Robert Cochran is Professor of English at the University of Arkansas, where he chairs the American Studies program and directs the Center for Arkansas and Regional Studies. His latest book is Come Walk With Me (2004); his survey of Arkansas music, Our Own Sweet Sounds, will be published in 2005. He is currently at work on a biography of Nebraska folklorist Louise Pound.

Thomas A. DuBois

Thomas A. DuBois is Professor of Scandinavian studies and folklore at the University of Wisconsin, Madison. Among his books are Finnish Folk Poetry and the Kalevala (1995), Nordic Religions in the Viking Age (1999), and Finnish Folklore (2000), the last co-authored with Leea Virtanen.

Edward R. Haymes

Edward R. Haymes teaches in the Department of Modern Languages at Cleveland State University.
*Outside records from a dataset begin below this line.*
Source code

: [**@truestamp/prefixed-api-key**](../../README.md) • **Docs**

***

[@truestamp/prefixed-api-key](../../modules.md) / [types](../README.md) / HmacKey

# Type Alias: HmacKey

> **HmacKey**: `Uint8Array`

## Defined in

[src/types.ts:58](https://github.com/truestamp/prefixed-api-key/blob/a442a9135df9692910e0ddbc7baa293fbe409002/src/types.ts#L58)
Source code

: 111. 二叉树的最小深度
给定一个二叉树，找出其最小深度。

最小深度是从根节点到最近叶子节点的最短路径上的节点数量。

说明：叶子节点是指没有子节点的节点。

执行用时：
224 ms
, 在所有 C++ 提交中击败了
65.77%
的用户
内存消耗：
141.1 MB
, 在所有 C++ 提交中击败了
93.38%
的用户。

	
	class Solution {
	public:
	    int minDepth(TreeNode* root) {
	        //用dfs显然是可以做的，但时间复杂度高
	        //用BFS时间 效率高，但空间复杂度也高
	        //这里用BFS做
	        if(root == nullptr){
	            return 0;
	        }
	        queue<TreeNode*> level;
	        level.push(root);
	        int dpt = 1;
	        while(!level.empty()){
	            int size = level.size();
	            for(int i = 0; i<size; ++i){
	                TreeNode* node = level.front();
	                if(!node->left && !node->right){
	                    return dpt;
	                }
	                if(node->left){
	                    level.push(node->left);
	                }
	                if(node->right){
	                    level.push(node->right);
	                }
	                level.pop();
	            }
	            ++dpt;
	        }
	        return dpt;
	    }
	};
He has published on Middle High German epic, Old Norse poetry and prose, and Richard Wagner. His most recent book is Das Nibelungenlied: Geschichte und Interpretation (1999).

Joshua T. Katz

Joshua T. Katz is Assistant Professor of Classics and a member of the Program in Linguistics at Princeton University. Widely published in Indo-European historical, comparative linguistics, his current research focuses on words pertaining to animals.

Della Pollock

Della Pollock, a professor at the University of North Carolina at Chapel Hill, is the author of Telling Bodies Performing Birth (1999) and editor of Exceptional Spaces: Essays in Performance and History (1998). Her research interests include the politics of performance and the performance of everyday narrative.

Burton Raffel

Burton Raffel is Distinguished Professor Emeritus of Arts and Humanities, University of Louisiana at Lafayette. His most recent books are a fully annotated edition of Hamlet (2003), the first in a series of such editions from Yale University Press, and a new translation of Stendahl’s The Red and the Black (2003).

William Schneider

William Schneider, Curator of Oral History and Associate in Anthropology at the Rasmuson Library, University of Alaska Fairbanks, introduced oral history “jukeboxes,” interactive, multimedia computer files that present and cross-reference oral history and related photos and maps. He has edited Kusiq: An Eskimo Life History from the Arctic Coast of Alaska (1991) and written So They Understand: Cultural Issues in Oral History (2002).

Mary Ellen Brown

Mary Ellen Brown, Professor of Folklore at the University of Indiana, is the editor of the Journal of Folklore Research. Her research interests in folklore include “all things Scottish,” as evidenced by numerous articles in that area and by her 1984 book on Burns and Tradition.

William Bernard McCarthy

William Bernard McCarthy, author of The Ballad Matrix (1990), teaches English and Comparative Literature at Pennsylvania State University, DuBois. He is currently editing a survey collection of United States folk tales.

Thomas Pettitt

Thomas Pettitt is Associate Professor at the Institute for Literature, Culture, and Media Studies at the University of Southern Denmark, with teaching and research interests centering on early literature, theater, and related “folk” traditions. His most recent articles appear in Medieval English Theatre and European Medieval Drama.